A good summary can often be very useful during program comprehension. While a brief, fluent, and relevant summary can be helpful, it does require significant human effort to produce. Often, good summaries are unavailable in software projects, thus making maintenance more difficult. There has been a considerable body of research into automated AI-based methods, using Large Language models (LLMs), to generate summaries of code; there also has been quite a bit work on ways to measure the performance of such summarization methods, with special attention paid to how closely these AI-generated summaries resemble a summary a human might have produced. Measures such as BERTScore and BLEU have been suggested and evaluated with human-subject studies. However, LLM-produced summaries can be too long, irrelevant, etc: generally, too dissimilar to what a human might say. Given an LLM-produced code summary, how can we judge if a summary is good enough? Given some input source code, and an LLM-generated summary, existing approaches can help judge brevity, fluency and relevance; however, it's difficult to gauge whether an LLM-produced summary sufficiently resembles what a human might produce, without a "golden" human-produced summary to compare against. We study this resemblance question as a calibration problem: given just the summary from an LLM, can we compute a confidence measure, that provides a reliable indication of whether the summary sufficiently resembles what a human would have produced in this situation? We examine this question using several LLMs, for several languages, and in several different settings. Our investigation suggests approaches to provide reliable predictions of the likelihood that an LLM-generated summary would sufficiently resemble a summary a human might write for the same code.
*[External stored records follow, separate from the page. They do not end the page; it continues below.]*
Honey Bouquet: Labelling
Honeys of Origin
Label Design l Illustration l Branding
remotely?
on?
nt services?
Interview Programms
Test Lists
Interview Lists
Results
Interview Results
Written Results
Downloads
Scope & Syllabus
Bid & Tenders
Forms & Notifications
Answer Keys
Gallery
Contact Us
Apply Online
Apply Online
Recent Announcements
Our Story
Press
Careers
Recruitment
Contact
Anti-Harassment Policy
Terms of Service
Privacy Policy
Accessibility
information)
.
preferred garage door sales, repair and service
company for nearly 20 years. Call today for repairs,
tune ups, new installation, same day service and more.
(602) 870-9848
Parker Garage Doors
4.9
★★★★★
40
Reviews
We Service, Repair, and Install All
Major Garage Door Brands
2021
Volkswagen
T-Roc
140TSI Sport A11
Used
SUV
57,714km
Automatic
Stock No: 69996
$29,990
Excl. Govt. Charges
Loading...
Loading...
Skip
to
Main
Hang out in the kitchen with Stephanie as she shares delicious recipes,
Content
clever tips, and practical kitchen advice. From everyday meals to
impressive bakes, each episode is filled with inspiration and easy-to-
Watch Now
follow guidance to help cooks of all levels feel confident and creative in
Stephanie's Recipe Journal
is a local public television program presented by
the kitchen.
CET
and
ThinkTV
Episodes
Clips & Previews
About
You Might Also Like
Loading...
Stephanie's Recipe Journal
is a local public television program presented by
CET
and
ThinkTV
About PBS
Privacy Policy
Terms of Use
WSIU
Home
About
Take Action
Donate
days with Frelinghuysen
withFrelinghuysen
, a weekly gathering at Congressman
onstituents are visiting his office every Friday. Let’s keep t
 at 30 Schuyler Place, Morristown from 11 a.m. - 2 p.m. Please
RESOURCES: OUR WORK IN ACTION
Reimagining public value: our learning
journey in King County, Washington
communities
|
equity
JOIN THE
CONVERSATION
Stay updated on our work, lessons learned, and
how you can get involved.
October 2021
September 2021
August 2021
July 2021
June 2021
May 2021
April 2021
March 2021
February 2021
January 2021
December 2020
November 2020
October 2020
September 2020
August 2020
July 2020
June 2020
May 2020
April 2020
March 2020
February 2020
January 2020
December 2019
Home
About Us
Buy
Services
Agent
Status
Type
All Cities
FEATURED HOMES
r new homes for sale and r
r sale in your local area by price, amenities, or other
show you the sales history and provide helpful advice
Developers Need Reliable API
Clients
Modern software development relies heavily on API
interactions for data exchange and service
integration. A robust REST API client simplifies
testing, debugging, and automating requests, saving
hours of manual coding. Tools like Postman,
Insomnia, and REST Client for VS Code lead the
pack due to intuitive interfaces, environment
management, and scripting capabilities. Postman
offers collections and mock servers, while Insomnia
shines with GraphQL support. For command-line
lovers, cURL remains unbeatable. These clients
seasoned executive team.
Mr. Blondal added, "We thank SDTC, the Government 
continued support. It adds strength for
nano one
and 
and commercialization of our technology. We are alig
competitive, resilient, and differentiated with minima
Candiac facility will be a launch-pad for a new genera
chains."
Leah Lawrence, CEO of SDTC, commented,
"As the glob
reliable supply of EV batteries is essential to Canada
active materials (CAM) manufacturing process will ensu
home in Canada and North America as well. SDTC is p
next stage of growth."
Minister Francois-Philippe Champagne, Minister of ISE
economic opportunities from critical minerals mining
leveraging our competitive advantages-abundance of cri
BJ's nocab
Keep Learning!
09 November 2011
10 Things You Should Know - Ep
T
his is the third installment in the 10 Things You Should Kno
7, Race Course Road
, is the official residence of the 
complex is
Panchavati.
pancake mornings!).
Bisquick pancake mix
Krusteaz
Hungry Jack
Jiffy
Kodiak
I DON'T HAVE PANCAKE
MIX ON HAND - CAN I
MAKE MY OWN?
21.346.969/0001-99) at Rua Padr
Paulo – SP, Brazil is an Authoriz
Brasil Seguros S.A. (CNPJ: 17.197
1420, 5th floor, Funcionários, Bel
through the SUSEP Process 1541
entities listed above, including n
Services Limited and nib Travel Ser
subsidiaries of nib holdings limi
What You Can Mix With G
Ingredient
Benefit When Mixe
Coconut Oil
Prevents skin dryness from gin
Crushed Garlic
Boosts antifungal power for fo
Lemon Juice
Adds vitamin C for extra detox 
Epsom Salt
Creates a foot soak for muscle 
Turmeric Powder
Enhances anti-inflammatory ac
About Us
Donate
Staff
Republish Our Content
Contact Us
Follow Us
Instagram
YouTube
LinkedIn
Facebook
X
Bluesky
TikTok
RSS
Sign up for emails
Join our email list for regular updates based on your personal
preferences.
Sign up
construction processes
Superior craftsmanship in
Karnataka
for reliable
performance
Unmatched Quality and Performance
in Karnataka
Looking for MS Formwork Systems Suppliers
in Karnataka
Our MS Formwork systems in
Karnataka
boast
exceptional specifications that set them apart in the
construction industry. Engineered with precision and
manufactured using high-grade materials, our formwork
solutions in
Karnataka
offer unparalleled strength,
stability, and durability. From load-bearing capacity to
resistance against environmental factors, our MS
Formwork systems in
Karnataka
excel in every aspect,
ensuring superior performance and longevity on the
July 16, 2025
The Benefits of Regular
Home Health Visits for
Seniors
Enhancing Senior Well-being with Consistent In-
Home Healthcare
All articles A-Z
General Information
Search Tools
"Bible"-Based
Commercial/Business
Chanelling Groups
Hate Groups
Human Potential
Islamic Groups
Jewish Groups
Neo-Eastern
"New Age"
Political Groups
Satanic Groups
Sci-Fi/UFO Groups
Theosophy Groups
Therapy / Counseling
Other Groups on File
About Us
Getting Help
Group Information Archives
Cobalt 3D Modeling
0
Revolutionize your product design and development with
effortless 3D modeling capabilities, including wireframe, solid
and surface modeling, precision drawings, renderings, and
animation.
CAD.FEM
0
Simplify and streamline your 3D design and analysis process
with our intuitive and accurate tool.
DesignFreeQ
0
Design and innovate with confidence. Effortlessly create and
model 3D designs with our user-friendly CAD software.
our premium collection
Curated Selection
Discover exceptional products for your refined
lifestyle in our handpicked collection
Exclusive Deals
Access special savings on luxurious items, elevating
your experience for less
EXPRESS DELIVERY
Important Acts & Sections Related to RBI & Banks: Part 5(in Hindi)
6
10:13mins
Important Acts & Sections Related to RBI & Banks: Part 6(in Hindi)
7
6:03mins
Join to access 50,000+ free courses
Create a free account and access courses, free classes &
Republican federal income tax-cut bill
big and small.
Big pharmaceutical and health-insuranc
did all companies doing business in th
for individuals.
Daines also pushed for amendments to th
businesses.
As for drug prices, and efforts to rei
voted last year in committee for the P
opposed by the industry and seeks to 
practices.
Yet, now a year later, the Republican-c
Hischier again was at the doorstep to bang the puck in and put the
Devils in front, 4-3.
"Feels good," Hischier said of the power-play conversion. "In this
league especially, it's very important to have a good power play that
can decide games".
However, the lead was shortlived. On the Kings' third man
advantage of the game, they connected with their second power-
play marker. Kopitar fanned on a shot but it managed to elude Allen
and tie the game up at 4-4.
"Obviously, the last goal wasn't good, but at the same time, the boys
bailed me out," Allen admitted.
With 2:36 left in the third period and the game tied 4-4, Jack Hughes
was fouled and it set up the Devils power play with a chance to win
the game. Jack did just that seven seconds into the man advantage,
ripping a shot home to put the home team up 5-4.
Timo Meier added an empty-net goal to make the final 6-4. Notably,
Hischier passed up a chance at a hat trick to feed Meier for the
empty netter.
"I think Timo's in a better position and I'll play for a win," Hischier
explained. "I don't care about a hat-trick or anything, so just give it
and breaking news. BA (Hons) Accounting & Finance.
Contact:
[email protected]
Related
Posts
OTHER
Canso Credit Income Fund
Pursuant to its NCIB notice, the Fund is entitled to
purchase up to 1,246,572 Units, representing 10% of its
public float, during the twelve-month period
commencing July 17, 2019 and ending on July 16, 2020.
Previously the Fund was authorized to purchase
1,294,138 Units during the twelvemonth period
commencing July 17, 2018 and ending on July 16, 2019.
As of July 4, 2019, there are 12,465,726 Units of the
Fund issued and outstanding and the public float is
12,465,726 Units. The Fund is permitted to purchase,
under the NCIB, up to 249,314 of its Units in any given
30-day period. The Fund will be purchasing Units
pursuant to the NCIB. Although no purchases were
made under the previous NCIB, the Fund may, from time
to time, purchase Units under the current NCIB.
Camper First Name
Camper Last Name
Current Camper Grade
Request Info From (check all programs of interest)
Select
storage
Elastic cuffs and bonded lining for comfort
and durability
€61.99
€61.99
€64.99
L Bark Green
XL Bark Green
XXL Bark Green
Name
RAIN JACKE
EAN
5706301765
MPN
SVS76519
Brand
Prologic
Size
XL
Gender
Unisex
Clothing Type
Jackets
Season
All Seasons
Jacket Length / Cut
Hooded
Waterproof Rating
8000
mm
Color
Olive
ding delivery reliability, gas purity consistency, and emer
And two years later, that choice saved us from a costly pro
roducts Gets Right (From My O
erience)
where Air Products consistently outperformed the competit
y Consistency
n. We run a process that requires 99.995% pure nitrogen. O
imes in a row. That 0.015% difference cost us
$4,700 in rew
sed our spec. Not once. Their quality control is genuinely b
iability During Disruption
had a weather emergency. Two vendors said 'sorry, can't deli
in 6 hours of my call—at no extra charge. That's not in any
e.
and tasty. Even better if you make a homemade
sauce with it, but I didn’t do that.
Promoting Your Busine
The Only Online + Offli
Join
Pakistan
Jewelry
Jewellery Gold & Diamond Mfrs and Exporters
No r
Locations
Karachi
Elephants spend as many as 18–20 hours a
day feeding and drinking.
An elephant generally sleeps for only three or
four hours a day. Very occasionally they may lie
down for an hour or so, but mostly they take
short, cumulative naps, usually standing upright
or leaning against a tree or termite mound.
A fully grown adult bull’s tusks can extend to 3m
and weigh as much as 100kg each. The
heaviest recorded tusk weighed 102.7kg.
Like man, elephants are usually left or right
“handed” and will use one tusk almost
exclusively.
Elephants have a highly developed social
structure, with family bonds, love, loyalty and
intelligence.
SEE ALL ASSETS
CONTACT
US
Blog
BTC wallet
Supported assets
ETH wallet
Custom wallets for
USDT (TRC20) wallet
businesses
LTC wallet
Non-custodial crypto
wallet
翻译：良好的摘要通常对程序理解非常有帮助。虽然简洁、流畅且相关的摘要可能很有用，但其生成需要大量人力投入。在软件项目中，高质量的摘要常常缺失，这使得维护工作更加困难。已有大量研究致力于利用大型语言模型（LLM）实现基于AI的自动化代码摘要生成方法；同时也有相当多的工作关注如何评估此类摘要方法的性能，特别关注AI生成的摘要与人类可能撰写的摘要的相似程度。诸如BERTScore和BLEU等指标已被提出，并通过人类受试研究进行评估。然而，LLM生成的摘要可能存在过长、不相关等问题：通常与人类表达方式差异过大。面对LLM生成的代码摘要，我们如何判断其是否足够好？给定输入源代码和LLM生成的摘要，现有方法可帮助判断简洁性、流畅性和相关性；但在没有"黄金标准"人类摘要作为参照的情况下，很难衡量LLM生成的摘要是否足够接近人类的表达方式。我们将这种相似性问题作为校准问题进行研究：仅基于LLM生成的摘要，能否计算出一个置信度度量，可靠地指示该摘要是否足够接近人类在此情境下可能产生的表达？我们通过多种LLM、多种编程语言及多种不同设置来探讨这个问题。研究表明，我们提出的方法能够可靠预测LLM生成的摘要与人类针对相同代码可能撰写的摘要达到足够相似程度的可能性。